Subaddressing (or "plus addressing") is a powerful feature for organizing incoming email supported by many major providers. Originally a hallmark of Gmail, it is now available on Microsoft Outlook (though it may require administrative activation for business accounts), Yahoo, and Proton Mail—where it is referred to as +Aliases.

By using subaddresses, you can effortlessly filter, label, or sort incoming mail using automated rules.

How It Works

Suppose your primary email is Obfuscation@PsyberSec.io. If you want to subscribe to a newsletter on a site like KrebsonSecurity, you could provide the address Obfuscation+krebsonsecurity@PsyberSec.io.

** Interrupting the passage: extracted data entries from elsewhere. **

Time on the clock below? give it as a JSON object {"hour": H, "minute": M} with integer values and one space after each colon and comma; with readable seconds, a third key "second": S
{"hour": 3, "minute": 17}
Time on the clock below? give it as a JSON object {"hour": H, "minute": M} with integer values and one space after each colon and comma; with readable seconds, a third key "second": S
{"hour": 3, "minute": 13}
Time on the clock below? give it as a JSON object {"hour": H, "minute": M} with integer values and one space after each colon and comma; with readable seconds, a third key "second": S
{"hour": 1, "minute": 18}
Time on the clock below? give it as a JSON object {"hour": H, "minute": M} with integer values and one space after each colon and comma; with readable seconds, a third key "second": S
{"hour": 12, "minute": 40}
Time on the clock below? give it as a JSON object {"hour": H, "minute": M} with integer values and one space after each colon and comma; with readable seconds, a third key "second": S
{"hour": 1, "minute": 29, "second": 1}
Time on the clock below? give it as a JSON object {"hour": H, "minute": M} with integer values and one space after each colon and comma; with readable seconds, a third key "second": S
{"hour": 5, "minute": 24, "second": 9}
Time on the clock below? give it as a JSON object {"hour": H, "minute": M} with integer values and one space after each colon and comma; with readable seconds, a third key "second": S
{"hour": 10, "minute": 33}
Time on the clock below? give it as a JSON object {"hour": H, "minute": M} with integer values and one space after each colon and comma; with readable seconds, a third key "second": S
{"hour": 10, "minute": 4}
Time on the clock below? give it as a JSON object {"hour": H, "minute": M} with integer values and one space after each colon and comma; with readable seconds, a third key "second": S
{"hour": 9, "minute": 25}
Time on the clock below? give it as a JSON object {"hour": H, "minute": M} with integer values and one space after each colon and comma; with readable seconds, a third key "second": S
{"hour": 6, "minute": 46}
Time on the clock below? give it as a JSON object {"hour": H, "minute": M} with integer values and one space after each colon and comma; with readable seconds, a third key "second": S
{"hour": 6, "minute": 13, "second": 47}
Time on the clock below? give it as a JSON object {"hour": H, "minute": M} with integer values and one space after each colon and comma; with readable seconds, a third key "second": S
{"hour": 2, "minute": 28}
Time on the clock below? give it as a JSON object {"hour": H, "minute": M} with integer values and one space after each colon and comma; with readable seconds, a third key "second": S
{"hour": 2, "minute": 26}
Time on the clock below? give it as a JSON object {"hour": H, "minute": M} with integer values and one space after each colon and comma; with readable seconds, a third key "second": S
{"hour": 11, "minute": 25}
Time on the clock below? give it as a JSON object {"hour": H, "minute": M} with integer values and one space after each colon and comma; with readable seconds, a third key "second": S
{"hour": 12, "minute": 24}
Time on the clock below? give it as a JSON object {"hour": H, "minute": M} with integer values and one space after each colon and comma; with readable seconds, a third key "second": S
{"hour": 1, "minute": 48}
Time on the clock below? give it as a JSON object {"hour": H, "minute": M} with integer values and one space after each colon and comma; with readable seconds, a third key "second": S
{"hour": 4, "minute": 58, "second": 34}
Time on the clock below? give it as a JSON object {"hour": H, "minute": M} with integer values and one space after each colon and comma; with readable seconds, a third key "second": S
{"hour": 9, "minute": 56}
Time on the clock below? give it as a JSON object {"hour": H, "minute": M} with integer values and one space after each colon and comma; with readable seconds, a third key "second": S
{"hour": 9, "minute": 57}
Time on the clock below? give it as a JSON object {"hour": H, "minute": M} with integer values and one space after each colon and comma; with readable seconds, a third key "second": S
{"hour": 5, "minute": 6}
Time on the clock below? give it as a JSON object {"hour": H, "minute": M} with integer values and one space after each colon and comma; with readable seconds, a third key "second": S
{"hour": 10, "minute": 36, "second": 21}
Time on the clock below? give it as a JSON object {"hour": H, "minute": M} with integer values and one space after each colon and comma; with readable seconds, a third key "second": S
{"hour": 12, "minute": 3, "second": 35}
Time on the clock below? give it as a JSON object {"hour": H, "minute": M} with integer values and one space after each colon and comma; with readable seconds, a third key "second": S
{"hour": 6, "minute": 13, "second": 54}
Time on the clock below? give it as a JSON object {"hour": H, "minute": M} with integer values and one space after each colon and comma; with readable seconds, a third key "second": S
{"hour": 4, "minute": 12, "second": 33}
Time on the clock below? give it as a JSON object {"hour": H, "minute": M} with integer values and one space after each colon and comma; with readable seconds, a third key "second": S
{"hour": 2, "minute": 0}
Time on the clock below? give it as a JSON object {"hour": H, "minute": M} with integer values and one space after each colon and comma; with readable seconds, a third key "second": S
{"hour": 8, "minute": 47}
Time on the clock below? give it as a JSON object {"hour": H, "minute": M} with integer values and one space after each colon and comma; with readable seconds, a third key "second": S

Regardless of which internal system the sender uses, the email will arrive in your primary inbox. Because of the unique "+tag," you can create a rule that automatically labels these emails or moves them to a specific folder. You can use any label—for example, +meals for food-related subscriptions.

The Technical Risks

While subaddressing is excellent for newsletters, I do not recommend using it for account logins. Not all web platforms handle special characters gracefully. For instance, I once registered for a major retail site using a subaddress. While it initially worked across their web and mobile apps, a subsequent code update on their end broke the login logic. Because their system no longer recognized the "+" as a valid character, I was locked out and had to open a support ticket to have the address manually changed.

Limitations

Can you reply to an email as Obfuscation+krebsonsecurity@Psybersec.io? Genuinely, no, but some email services use your subaddressing email on your replies. Subaddressing is designed for receiving mail. There is no list of +tag that you may managed in an email provider natively.

Privacy Benefits

Using Subaddresses reveals how your data is shared. If you start receiving spam at an address specifically created for one service, you know exactly who leaked or sold your information. While it doesn't hide your primary email, it provides a layer of privacy that allows you to direct unwanted traffic straight to your spam folder.

Subaddressing is a "zero-setup" tool that requires no new accounts. While dedicated email aliases offer higher privacy, subaddressing is the perfect starting point for better inbox control.